More than three decades ago, the Minnesota Department of Natural Resources embarked on an ambitious task: completing the first “comprehensive” survey of Minnesota’s biological diversity.
What does that mean, exactly? Essentially, the DNR’s scientists divvied up the state’s various counties and regions, “scoured” historic documents and files on each area, and, once they got permission from the local landowners, went on a feverish hunt for every species of plant and animal they could find.
“We use special methods to track down animals, from auditory recordings of bat calls to live traps for mammals and hand nets for butterflies,” Hannah Texler, a DNR plant ecologist, wrote in a recent report. They collected bees, moths, ferns that hadn’t been seen in the state since 1903, and pudgy, itty-bitty salamanders that hadn’t been seen here since… ever.
In fact, those four-toed salamanders (found in 1994) were one of 35 species of plants and animals that had never before been spotted in Minnesota prior to this massive survey, which in 2010 turned up a type of tortricid moth we thought only lived in Mississippi.
Thanks to this nearly completed data, we now know more about the living treasures that call Minnesota home. We have more wolves than any state but Alaska, one of the largest populations of golden-winged warblers in North America, and one very special plant species found nowhere else on Earth: the Minnesota dwarf trout lily. Not as catchy as the lady slipper, perhaps, but still a rare find.
But we also know the state of their tenuous existence. According to Texler’s report, quite a bit of Minnesota’s natural habitat has been lost since the 1800s. We’re clinging to 1 percent of our native prairie.
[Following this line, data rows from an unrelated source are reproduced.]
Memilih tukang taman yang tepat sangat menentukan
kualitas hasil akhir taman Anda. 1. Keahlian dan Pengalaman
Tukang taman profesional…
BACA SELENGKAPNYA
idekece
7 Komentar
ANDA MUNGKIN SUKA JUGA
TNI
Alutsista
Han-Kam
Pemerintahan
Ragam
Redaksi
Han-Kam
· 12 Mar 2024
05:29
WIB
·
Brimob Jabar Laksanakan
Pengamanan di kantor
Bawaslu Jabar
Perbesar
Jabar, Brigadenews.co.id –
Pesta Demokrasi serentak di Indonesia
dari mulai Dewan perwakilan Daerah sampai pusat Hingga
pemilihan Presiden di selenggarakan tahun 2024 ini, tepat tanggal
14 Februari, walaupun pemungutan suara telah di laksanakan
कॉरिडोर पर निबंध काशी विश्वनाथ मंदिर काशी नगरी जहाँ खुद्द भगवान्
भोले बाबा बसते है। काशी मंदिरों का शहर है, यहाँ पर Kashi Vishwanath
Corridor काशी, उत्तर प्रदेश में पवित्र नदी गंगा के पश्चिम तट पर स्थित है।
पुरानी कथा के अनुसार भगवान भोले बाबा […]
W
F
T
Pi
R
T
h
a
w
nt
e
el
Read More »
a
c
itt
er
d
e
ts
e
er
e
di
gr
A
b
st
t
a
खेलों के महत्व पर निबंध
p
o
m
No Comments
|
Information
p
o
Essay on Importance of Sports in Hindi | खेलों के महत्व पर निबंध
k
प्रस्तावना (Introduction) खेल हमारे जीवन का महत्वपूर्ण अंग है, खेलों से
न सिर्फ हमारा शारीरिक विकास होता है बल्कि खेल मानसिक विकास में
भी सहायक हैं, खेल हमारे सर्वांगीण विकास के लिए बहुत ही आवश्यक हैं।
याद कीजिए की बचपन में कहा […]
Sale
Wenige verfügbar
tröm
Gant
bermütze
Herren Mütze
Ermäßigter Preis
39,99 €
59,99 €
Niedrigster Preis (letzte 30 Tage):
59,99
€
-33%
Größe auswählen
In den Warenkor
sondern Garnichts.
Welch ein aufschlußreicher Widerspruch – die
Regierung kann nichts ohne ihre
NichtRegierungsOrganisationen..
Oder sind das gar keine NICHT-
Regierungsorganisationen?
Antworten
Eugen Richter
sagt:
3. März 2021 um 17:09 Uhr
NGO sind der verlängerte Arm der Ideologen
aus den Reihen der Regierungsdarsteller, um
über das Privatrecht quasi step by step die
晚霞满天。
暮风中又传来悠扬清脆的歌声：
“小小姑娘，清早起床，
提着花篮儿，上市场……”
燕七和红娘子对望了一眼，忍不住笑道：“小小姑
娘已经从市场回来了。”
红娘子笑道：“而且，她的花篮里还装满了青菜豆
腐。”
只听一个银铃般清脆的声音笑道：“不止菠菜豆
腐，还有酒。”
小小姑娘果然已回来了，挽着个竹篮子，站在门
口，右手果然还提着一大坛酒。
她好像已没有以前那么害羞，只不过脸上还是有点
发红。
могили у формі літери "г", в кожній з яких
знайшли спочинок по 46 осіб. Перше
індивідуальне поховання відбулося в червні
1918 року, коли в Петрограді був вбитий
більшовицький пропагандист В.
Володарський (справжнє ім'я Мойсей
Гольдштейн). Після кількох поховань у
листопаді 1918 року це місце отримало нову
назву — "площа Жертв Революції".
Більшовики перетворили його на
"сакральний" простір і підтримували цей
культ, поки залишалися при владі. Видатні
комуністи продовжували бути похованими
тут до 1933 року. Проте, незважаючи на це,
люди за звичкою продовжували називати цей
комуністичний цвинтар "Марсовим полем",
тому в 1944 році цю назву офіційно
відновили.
Our forests, just over half of which were the mature, “old-growth” trees preferred by certain species, are now 4 percent old growth.
In fact, in the past 150 years, we have lost over 50 percent of our wetlands, 40 percent of our forests, and more than 98 percent of our prairies, thanks mostly to farming and development.
Several species are paying the price. Remember that unique-to-Minnesota dwarf trout lily? It only lives on about 600 acres of woodland in just three counties: Goodhue, Rice, and Steele. It’s federally endangered due to human activity and the influx of invasive species.
The good news, Texler says, is that we still have pockets of land rich in this diverse wildlife, and now, thanks to the survey project, we know where they are. Our next steps are to figure out how best to use that data to protect them. That includes environmental reviews on developments and mining projects, and deciding which spots to preserve as park land.
In the meantime, the DNR biologists still have a little bit of work to do.
“Biologists have barely begun to collect information on insects, lichens, mosses, and fungi,” Texler wrote. “Many places around the state would benefit from additional survey.”